La reflexión de este evangelio me provoca tres reflexiones de distinta índole. La
primera muy filosófica, la segunda muy teológica y la tercera muy práctica.
La filosófica: siempre entendemos eso del amor como algo que hemos de hacer o
de incorporar a la vida para ser mejores. Es como si el amor fuese algo que no está en
nosotros y tuviéramos que adquirirlo a base de esfuerzo, renuncia y sacrificio. El amor
sería como un incómodo acto de la voluntad. Pero, en realidad, el ser humano está hecho
de amor. Hemos nacido fruto del amor; y cuando no es así no levantamos cabeza en la
vida. Y estamos hecho para amar. Por lo que “no amar” no es un pecado, sino un
castigo; porque es condenarnos a no crecer, a encerrarnos en nuestra propia dinámica
de autocondena.
La teológica: San Agustín decía que la caridad son los ojos por los que vemos a
Dios. Y comentaba, él que era tan dado al estudio, que si nos faltaba tiempo para
estudiar las Escrituras y desvelar todo lo que en ella estaba oculto, que practicáramos la
caridad que ella comprende lo que entendemos y lo que no entendemos. Nos pasamos
la vida intentando buscar a Dios poniendo, en ocasiones, medios complejos y la caridad
se nos presenta como el instrumento más ordinario y eficaz. Acontecimiento o persona
que toque nuestra caridad lo transforma en lugar de encuentro con la divinidad.

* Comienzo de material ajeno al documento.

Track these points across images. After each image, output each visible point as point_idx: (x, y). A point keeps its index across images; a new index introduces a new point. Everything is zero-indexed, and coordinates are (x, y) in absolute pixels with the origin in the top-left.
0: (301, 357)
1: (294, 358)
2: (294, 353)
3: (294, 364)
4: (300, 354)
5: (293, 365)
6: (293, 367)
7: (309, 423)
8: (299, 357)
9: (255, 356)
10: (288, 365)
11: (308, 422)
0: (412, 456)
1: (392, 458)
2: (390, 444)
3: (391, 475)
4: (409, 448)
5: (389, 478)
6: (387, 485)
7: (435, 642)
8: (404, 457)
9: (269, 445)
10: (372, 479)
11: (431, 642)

La práctica: lo extremadamente sencillo nos resulta insoportable; así que
complicamos las cosas para defendernos de la cruda realidad. Si nos dijeran que la
caridad supone algo terriblemente complejo nos sería más asequible que si nos dicen:
“No le hagas a los otros lo que no te gustaría que te hicieran a ti”. Pues así de fácil o de
difícil. El místico amor a Dios está al mismo nivel que la prosaica buena educación, que la
humilde cortesía cuando vas en el autobús, que el auténtico gesto de compartir lo poco
que tienes, que el superar el miedo ante los que son diferentes.
¡Qué tendrá el amor que nos hace sentir alegría cuando nos olvidamos de nosotros
mismos! ¡Qué tendrá el amor que quita la vida y la plenifica!